(723c) Long- and Short-Term Optimization Model for Shale Gas Water Management
With the advancement in directional drilling and hydraulic fracturing, shale gas is predicted to provide almost half of the United States natural gas supply in twenty years. Since water use is associated with each step of the drilling and production process, it is an important aspect in shale gas development. The challenge with water management is that a large volume of it is required in a short-period of time. Water sources can be described as interruptible and non-interruptible sources. Whereas withdrawal from a non-interruptible source remains constant, withdrawal from an interruptible source can be affected by seasonal variation in water availability. As a result, even in water-rich regions, water use can be under strain due to the high demand. To this end, impoundments can be installed close to the water sources in order to serve as buffer tanks to store water when there is high freshwater supply in the sources. In order to avoid hauling freshwater to shale gas wellpads through trucks, overland or buried pipeline could be installed to transport freshwater from water sources to the wellpads. While permanent pipeline can be buried underground when the operators set up gas pipelines, overland pipelines are temporary and can be rented. Flowback water can be reused at the next frac through adequate treatment and blending with freshwater. Thus, based on the flowback water composition, different treatment techniques can be adopted.

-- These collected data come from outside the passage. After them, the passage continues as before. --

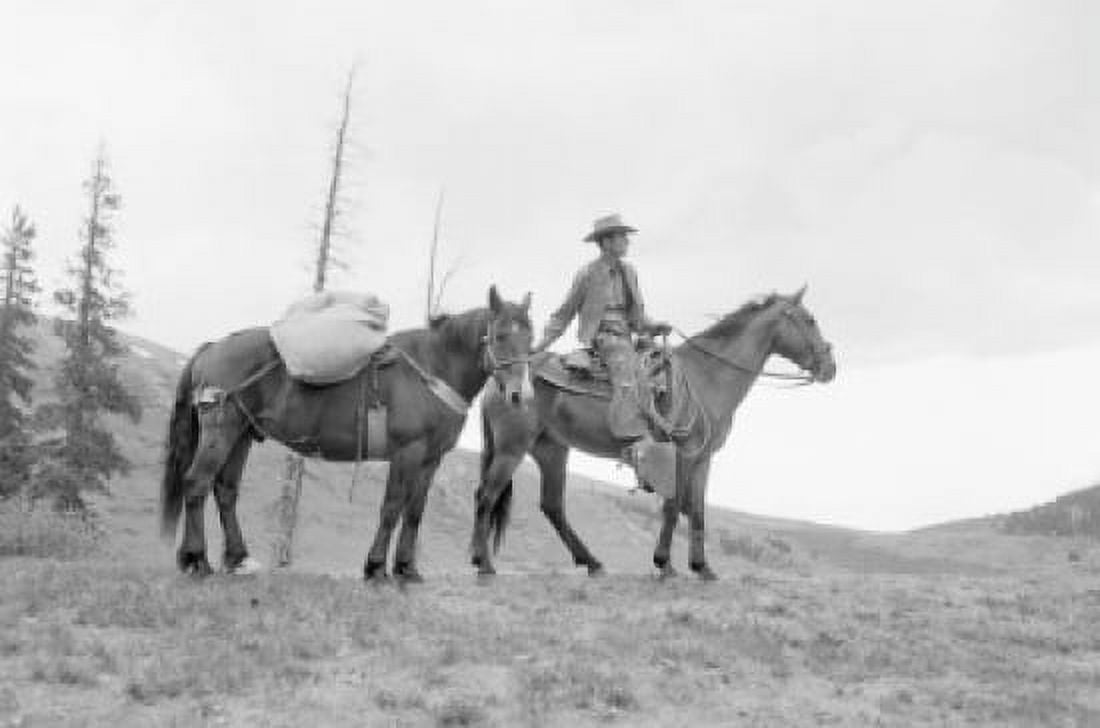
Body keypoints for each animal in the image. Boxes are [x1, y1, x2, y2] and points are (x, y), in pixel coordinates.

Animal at [160, 286, 533, 583]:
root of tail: (211, 349)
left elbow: (414, 511)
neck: (433, 371)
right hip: (222, 430)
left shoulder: (430, 460)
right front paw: (376, 566)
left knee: (225, 491)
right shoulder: (407, 452)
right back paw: (197, 559)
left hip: (241, 434)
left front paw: (407, 568)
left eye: (530, 340)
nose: (520, 396)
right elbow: (392, 507)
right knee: (196, 483)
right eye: (500, 335)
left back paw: (236, 558)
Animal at [470, 286, 836, 580]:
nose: (830, 366)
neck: (706, 377)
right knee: (487, 495)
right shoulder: (684, 453)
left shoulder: (703, 459)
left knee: (551, 506)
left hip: (551, 450)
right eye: (809, 320)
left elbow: (697, 510)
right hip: (511, 449)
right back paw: (483, 563)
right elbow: (673, 506)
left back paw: (591, 562)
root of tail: (501, 379)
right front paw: (665, 563)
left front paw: (702, 567)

We present a new mixed-integer linear programming (MILP) model for optimizing daily and long-term decisions in water use through a discrete-time representation of the State-Task Network. The proposed model extends the previous work by the authors (Yang et al., 2004), which dealt only with operations, to include capital investment decisions. Specifically, the objective is to minimize the overall cost including capital cost of impoundment, piping, and treatment facility, and operating cost including freshwater, pumping, and treatment. Given are the potential freshwater source location and withdrawal data, potential impoundment location, wellpad storage, location, and total number of stages, treatment unit capability and location, and the number of frac crews available. The goal is to determine the location and capacity of impoundment, the type of piping, treatment facility locations and removal capability, as well as the frac schedule, and the water sources to obtain freshwater. In addition, we examine the impact truck hauling restriction has on the overall cost and frac schedule. The problem is optimized over a long planning horizon, which increases the computational difficulty for solving the MILP model. A real-world case study in the Utica Shale is optimized to illustrate the application of the proposed formulation.
Yang, L., J. Manno and I.E. Grossmann, “Optimization Models for Shale Gas Water Management,” submitted for publication (2014).